The chief proponent of “industrial unionism,” as it came to be known, was United Mine Workers President John L. Lewis. In October 1935, the American Federation of Labor met in convention at the Chelsea Hotel in Atlantic City, New Jersey. Lewis and others who agreed with him proposed motions in favor of industrial unionism, which were voted down, ruled out of order, and simply ridiculed. A delegate from the Rubber Workers union, an industrial unionist, raised the question of jurisdiction for his union. Bill Hutcheson of the Carpenters Union interjected a point of order. Lewis rose to challenge him, and the verbal conflict escalated into a physical conflict when Lewis threw a punch and sent Hutcheson sprawling against a table. A month later, the industrial unionists, led by Lewis, founded the Committee on Industrial Organization, later renamed the Congress of Industrial Organizations. The CIO proceeded to lead the most important organizing drives and strikes of the second half of the 1930s and 1940s. It united workers of all races and religions, native-born and immigrant, and—especially after the U.S. entry into the Second World War—it united men and women workers. Because of the CIO’s organizing, the auto, rubber, steel, oil, chemical, trucking, and electrical industries became solidly unionized.

In 1955 the CIO reunited with the American Federation of Labor to form the AFL-CIO that we know today. However, here in New Jersey, the AFL and CIO never formally merged. The New Jersey CIO was later renamed as the New Jersey State Industrial Union Council (IUC). While standing with labor in every struggle, the IUC has often advocated positions that are somewhat to the left of the New Jersey AFL-CIO. The IUC has also frequently taken a leadership role in matters whose importance is felt far beyond the labor movement. In the past these have included the fight against South African apartheid and the establishment of community and worker right-to-know laws. Today, the IUC actively supports the struggle against regressive “Tea Party” economic and tax policies, the fight for Medicare for all, and the movement to end the wars in Afghanistan and Iraq.

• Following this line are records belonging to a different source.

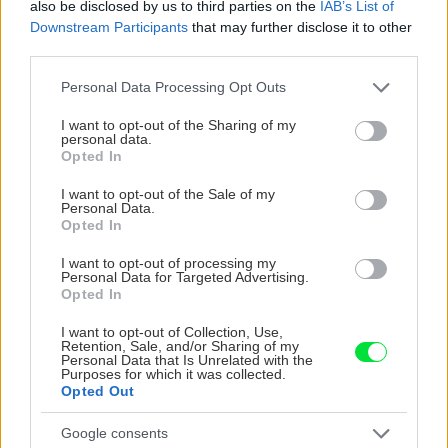
also be disclosed by us to third parties on the
IAB’s List of
Downstream Participants
that may further disclose it to other
third parties.
CHALUPA
Please note that this website/app uses one or more Google
Personal Data Processing Opt Outs
services and may gather and store information including but
not limited to your visit or usage behaviour. You may click to
I want to opt-out of the Sharing of my
personal data.
grant or deny consent to Google and its third-party tags to
Opted In
use your data for below specified purposes in below Google
consent section.
I want to opt-out of the Sale of my
Personal Data.
Opted In
I want to opt-out of processing my
Personal Data for Targeted Advertising.
Na Morave prerobila
S motorovou pílou sa
Opted In
starú chalupu na
dokáže aj podpísať.
nepoznanie: Keď
Slovák sa nebál a v
I want to opt-out of Collection, Use,
Retention, Sale, and/or Sharing of my
vojdete dnu, zabudnete,
Čičmanoch si postavil
Personal Data that Is Unrelated with the
že nie ste v Toskánsku
montovaný domček v
Purposes for which it was collected.
Opted Out
duchu tradícií
Google consents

The merger of the AFL and CIO occurred at a time when U.S. corporations dominated the world economy in the aftermath of the Second World War. Their enormous profits, along with the unions’ bargaining strength, enabled workers in the United States to enjoy a standard of living which has never been equaled, not before, and not since. At the same time, however, many within the labor movement became complacent and forgot what had given them the strength to win high wages, good benefits, and safer working conditions.

Carol with New BannerToday the IUC is dedicated to the proposition that the labor movement can regain the bargaining power that provided economic security to working families in past decades. It is a battle waged on many fronts: on the picket lines, at the negotiating tables, in the halls of Congress in Washington and the State House in Trenton. It is a battle waged with many weapons of persuasion, including the communications tools now available on the Internet. The IUC believes that the true strength of the labor movement lies in grassroots, rank-and-file activism and works to develop and promote such activism in every struggle. The IUC pledges to carry on the fight on every front with every weapon at our disposal, until no working family ever again has to worry about its economic security.